Oct 15, 2012
In California, both Governor Jerry Brown and the heads of the big unions have been pushing Proposition 30 on the November ballot. Prop 30 increases the state sales tax from 6.25% to 6.50%. Brown is threatening that unless Prop 30 is passed, funding for public education and colleges will be slashed.
Over the decades, the sales tax has increased steadily. It was 3% in 1967. By 1991, it had doubled to 6%. In 2004, officials raised it again to 6.25%. And every time, we heard it was needed for the schools or public services.
But increasing the sales tax did not stop cuts. On the contrary, over the last three decades, education spending plunged from 4% to 3.2% of the state’s economy, according to the California Budget Project.

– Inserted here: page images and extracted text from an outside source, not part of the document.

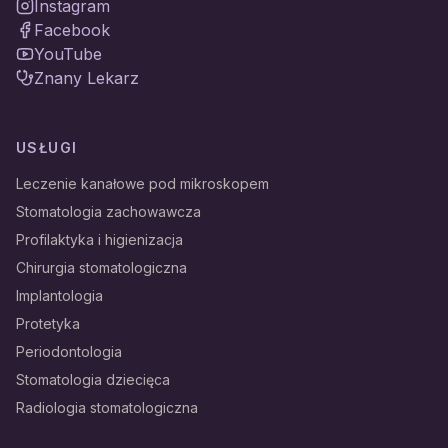
Instagram
Facebook
YouTube
Znany Lekarz
USŁUGI
Leczenie kanałowe pod mikroskopem
Stomatologia zachowawcza
Profilaktyka i higienizacja
Chirurgia stomatologiczna
Implantologia
Protetyka
Periodontologia
Stomatologia dziecięca
Radiologia stomatologiczna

Instead, state officials used the extra money to cut the taxes of the biggest corporations by more than half. Today, giant companies like Coca-Cola, Pepsi, Chevron and Occidental Petroleum have poured millions of dollars into support of Prop 30. Obviously, just like in the past, they stand to benefit from any further increase in the sales tax.
Sure, Governor Brown and the union officials say that Prop 30 will also increase income taxes for the very wealthiest. But what they don’t say is that two decades ago, the politicians had slashed the income taxes of the wealthy, saving them a total of 100 billion dollars. Obviously, the small increases in state income taxes proposed under Prop 30 don’t come close to making up for what the wealthy didn’t pay before.
Only working people and the poor are burdened by an even higher sales tax, since it takes a significantly bigger bite out of their already low income.
No, all Prop 30 does is offer a choice between higher taxes or even more budget cuts for public education – which is no choice at all for working people and the poor.
The money is there to pay for public education. But working people are going to have to fight to make big business and the wealthy pay for it.